Problem set:
A. Write out the part of the post on Rust's async transform starting with "[2018-12-09] Inside Rust's" and going on through "implemented as one.".
B. Extend the article on Rust's async/await transform, picking up after its last sentence.

Text extract:
[2018-12-09] Inside Rust's Async Transform

Update: Clarified that C# and JavaScript can be understood as similar to a CPS transform, not that they are actually implemented as one.

As you likely know if you’re reading this post Rust has an upcoming async/await feature being tested in nightly. Because of Rust’s unique features and positioning fully understanding the implementation powering this syntax is very different to understanding other well-known implementations (C# and JavaScript’s being the ones I am familiar with). Instead of thinking of a CPS-like transform where an async function is split into a series of continuations that are chained together via a Future::then method, Rust instead uses a generator/coroutine transform to turn the function into a state machine (C# and probably most JavaScript implementations use a similar transform under the hood, but as far as I’m aware because of the garbage collector these are indistinguishable from the naive CPS transform they are normally described as). For more detail on why Rust is taking this approach you should read eRFC 2033: Experimental Coroutines, that lays out the why’s much better than I could here.

Source excerpt:
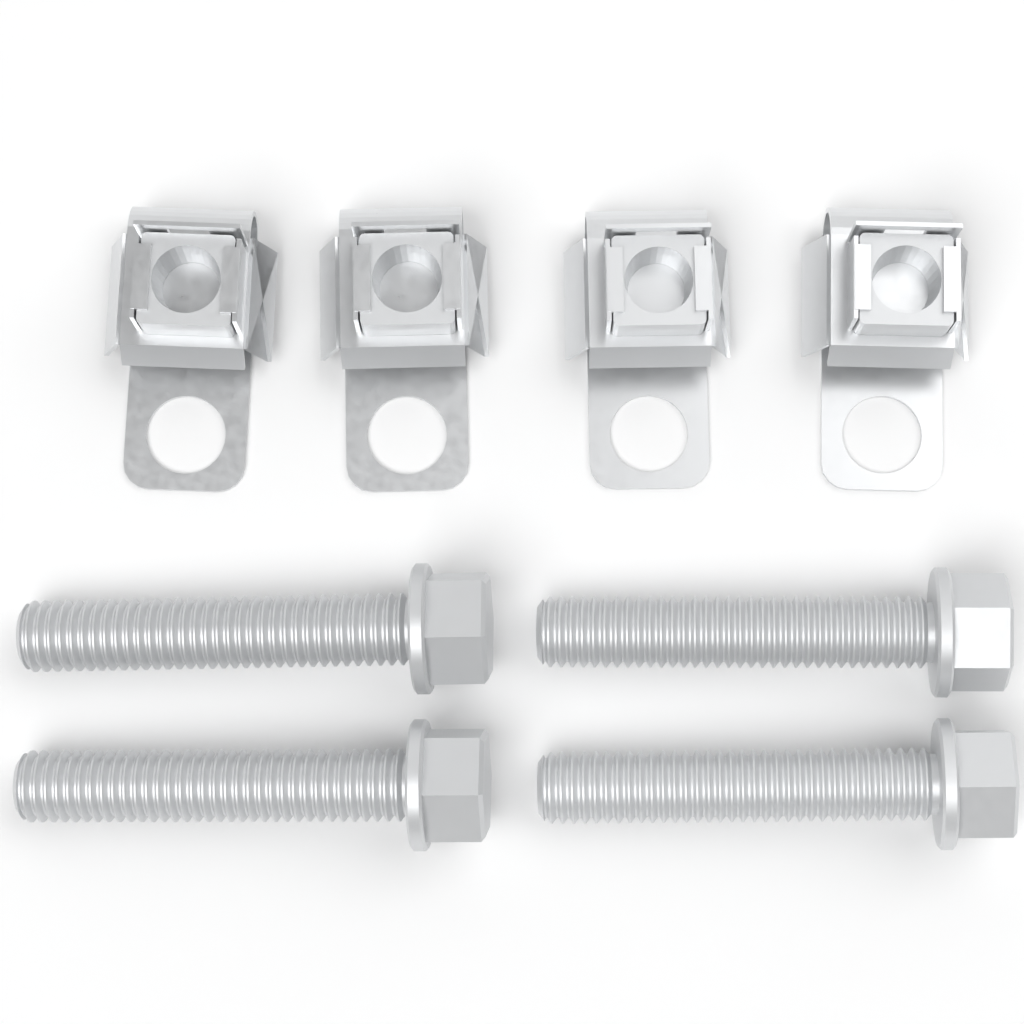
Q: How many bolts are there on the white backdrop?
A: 4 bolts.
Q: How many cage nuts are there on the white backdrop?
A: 4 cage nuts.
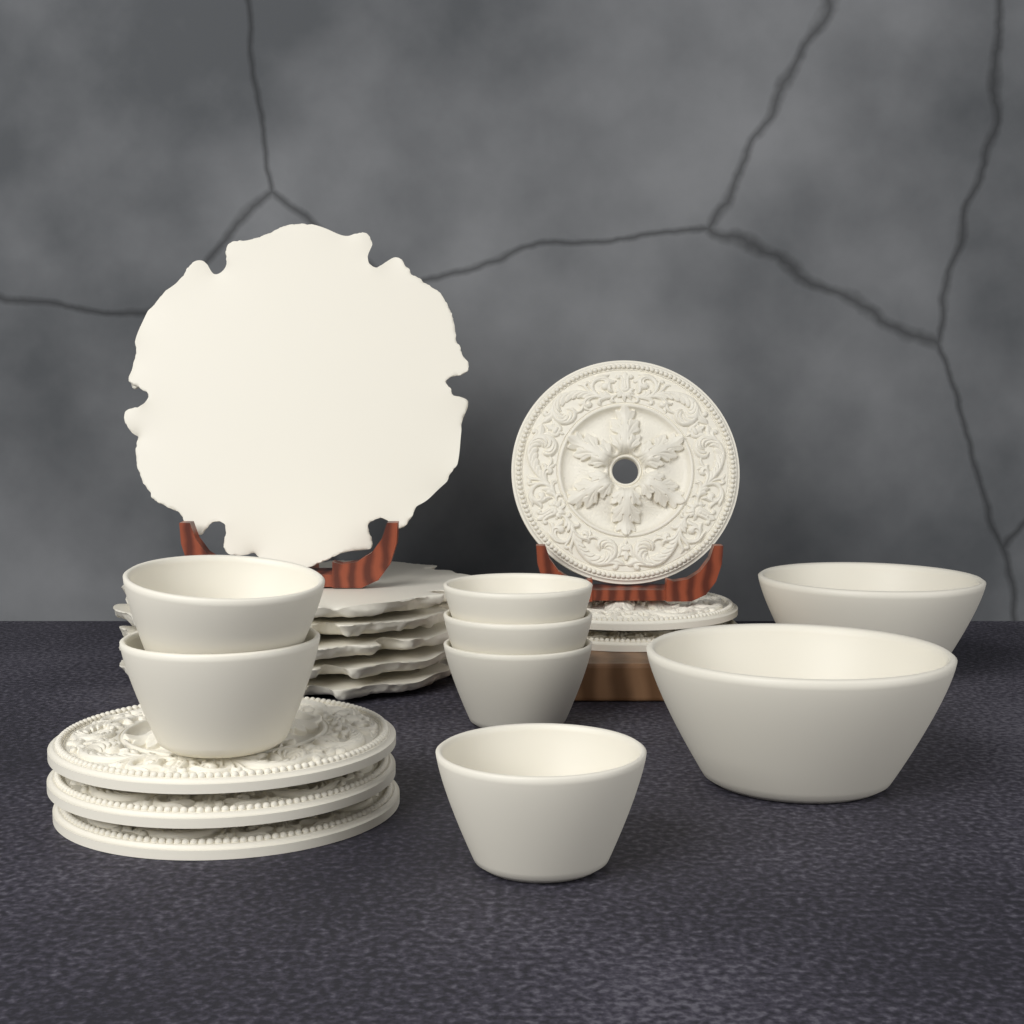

Set of answers:
A.
[2018-12-09] Inside Rust's Async Transform

Update: Clarified that C# and JavaScript can be understood as similar to a CPS transform, not that they are actually implemented as one.

B.
What I’m going to try and provide instead, is a look into how this actually works today. What steps the compiler takes to turn an async fn into a normal function returning a state machine that you could write if you wanted to (but you definitely don’t).

The Setup

First, to provide a nice self-contained example I need to get some setup out of the way. In normal async/await in Rust you will bring in the futures library to handle most of the pieces I’m about to mention; but to be able to provide links to running playgrounds of these examples (and so that you can see all the gristle in these here sausages) I’m going to avoid that.

Also, I’m going to assume complete knowledge of soon to be stable Rust 2018 and the basic futures API (including pinning). I will endeavour to explain all the other nightly features being used, but I have been living in nightly-only for far too long now and may forget some.

Nightly Features

There are only three nightly features needed for the basic setup here, these are what I’m assuming complete knowledge of:

  • async_await to allow using async functions and blocks
  • futures_api to allow using the basic core::future and core::task APIs
  • pin to allow using the basic core::pin APIs

The “Async IO”

To provide a slightly more realistic example I will use the following “trait” for reading in data:

pub struct AsyncRead(Vec<u8>);

impl AsyncRead {
    pub fn new(data: Vec<u8>) -> AsyncRead {
        AsyncRead(data)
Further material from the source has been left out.